• [What you have to do] The full set of records is to be reproduced verbatim.

-- Entries provided follows --

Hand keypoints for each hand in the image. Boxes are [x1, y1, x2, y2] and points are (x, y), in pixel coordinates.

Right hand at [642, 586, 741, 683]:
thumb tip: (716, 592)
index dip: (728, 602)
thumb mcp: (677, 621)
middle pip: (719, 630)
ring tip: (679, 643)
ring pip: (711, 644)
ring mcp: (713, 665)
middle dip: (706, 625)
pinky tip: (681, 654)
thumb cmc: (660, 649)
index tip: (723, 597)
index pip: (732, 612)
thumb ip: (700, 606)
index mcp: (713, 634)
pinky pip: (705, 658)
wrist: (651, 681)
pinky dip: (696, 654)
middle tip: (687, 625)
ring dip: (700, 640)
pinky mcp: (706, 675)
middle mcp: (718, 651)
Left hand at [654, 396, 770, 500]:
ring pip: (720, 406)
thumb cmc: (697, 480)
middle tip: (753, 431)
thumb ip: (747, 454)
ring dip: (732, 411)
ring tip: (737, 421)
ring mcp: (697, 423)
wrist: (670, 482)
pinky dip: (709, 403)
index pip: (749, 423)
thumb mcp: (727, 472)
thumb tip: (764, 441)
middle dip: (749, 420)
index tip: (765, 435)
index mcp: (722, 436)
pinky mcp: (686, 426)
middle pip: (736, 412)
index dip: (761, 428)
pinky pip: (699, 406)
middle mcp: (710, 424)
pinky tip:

-- Entries provided concluded --

• [Solution to the problem]
Hand keypoints for each hand in the image. Boxes are [x1, y1, x2, y2] and points are (x, y), in pixel coordinates.

Right hand at [642, 586, 741, 683]:
thumb tip: (716, 592)
index dip: (728, 602)
thumb mcp: (677, 621)
middle pip: (719, 630)
ring tip: (679, 643)
ring pip: (711, 644)
ring mcp: (713, 665)
middle dip: (706, 625)
pinky tip: (681, 654)
thumb cmc: (660, 649)
index tip: (723, 597)
index pip: (732, 612)
thumb ip: (700, 606)
index mcp: (713, 634)
pinky pip: (705, 658)
wrist: (651, 681)
pinky dip: (696, 654)
middle tip: (687, 625)
ring dip: (700, 640)
pinky mcp: (706, 675)
middle mcp: (718, 651)
Left hand at [654, 396, 770, 500]:
ring pip: (720, 406)
thumb cmc: (697, 480)
middle tip: (753, 431)
thumb ip: (747, 454)
ring dip: (732, 411)
ring tip: (737, 421)
ring mcp: (697, 423)
wrist: (670, 482)
pinky dip: (709, 403)
index pip: (749, 423)
thumb mcp: (727, 472)
thumb tip: (764, 441)
middle dip: (749, 420)
index tip: (765, 435)
index mcp: (722, 436)
pinky mcp: (686, 426)
middle pip: (736, 412)
index dip: (761, 428)
pinky pip: (699, 406)
middle mcp: (710, 424)
pinky tip:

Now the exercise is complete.